* Available data:

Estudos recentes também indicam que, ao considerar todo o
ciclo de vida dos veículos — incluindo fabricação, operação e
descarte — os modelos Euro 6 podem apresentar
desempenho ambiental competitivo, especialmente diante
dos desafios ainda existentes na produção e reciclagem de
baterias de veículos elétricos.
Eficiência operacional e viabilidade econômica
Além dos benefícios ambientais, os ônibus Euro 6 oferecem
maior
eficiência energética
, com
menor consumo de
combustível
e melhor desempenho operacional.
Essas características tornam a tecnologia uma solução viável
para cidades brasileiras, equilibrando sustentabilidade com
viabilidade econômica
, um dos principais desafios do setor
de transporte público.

* Description of the task: For each line in the data that contains the string "desafios", give a copy of that line.

* Task answer:
dos desafios ainda existentes na produção e reciclagem de
, um dos principais desafios do setor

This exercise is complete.